With my modelling references complete, I could finally get started on the 3D part of the project. Using the tutorial to inform my process, I created the body in separate chunks and joined them together. This was a method I found incredibly helpful and streamlined, and it is likely how I will model all my characters from now on, when it is appropriate. I began with the body, extruding and shaping a cylinder to fit my reference, and quickly began work on the leg.
After creating the basic shape for the body, arm and leg, I mirrored the geometry to create a basic block shape which I could begin to refine and tweak to the shape of the references.
After this, I turned my attention to the more complex structures of the body, namely the feet, hands and eventually head. The feet were quite a challenge as I really wanted to nail the form of the foot rather than making a generic shoe shape.
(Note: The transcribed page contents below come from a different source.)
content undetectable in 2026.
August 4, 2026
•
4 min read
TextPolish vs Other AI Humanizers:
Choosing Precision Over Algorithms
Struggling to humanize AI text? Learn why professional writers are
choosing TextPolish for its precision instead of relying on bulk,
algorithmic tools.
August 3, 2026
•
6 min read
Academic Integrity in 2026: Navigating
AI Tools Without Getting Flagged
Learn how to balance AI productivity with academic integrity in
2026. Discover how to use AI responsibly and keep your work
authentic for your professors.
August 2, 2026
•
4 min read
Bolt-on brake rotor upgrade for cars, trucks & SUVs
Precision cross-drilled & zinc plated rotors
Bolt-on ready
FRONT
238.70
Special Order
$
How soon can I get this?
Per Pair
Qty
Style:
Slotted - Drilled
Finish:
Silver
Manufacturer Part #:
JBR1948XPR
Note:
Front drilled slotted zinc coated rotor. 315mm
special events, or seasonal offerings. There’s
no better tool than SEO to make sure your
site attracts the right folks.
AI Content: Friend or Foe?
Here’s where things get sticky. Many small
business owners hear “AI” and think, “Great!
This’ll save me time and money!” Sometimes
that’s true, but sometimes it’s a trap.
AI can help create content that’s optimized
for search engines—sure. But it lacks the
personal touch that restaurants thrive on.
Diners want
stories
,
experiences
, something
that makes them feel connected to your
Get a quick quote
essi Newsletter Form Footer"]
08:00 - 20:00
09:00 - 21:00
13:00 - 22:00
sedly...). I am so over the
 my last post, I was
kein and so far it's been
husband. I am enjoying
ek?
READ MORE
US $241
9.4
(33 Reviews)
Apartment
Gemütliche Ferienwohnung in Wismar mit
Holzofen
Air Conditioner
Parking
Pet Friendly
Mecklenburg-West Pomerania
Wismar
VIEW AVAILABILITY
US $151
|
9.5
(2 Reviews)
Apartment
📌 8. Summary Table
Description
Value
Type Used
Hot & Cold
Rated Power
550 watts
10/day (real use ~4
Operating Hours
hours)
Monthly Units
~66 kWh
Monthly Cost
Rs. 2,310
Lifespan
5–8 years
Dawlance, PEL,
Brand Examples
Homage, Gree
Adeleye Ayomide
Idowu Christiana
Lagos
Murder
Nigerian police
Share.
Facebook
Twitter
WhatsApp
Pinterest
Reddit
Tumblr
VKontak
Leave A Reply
By rotating edge loops, I managed to get create an edge flow which mimicked the organic flow of the foot, whilst maintaining the rigidity of the boot shape. The hands were actually more straightforward; whilst in my assessment model I steered away from modelling individual fingers, I figured it was time to tackle that fear if I wanted to make the robotic hands look convincing, and elaborate. So with a few extrusions I had myself some fingers, and all it took was a some inward extrusions to create the bionic look I wanted.
Then it came to the head. Oh boy the head. I've never tackled anything as complex as the human head, but I really wanted to nail the shape and form this time, as my assessment piece makes me a little bit sick every time I look at the shape of the head now. So this time I followed my reference, built the topology outwards from the eyes, and tried to nail the proportions; and honestly, I'm really happy with what I ended up with. I built the entire shape from scratch, with the exception of the ear which I imported in because I'm really not ready to torture myself that much just yet (attaching the separate component to the head mesh was hell enough), and in terms of the reference, it couldn't match up any better. Topology wise, I think it would be suitable for animation, granted I'd need to subdivide it a little, but I'm really happy with the overall edge flow. I did find however, that I needed to subdivide the top of the head into oblivion to get the desired smoothness, but that's a minor issue, I think.
And with that, my base mesh was complete. A few minor tweaks here and there and a few corrections later, and I had my final low poly mesh that I would later use for my final model, sitting at a tidy 8000 tris (mainly because I'd misread the project brief and thought 10,000 was the limit -_-), but oh well, no use in wasting tris where they're not needed.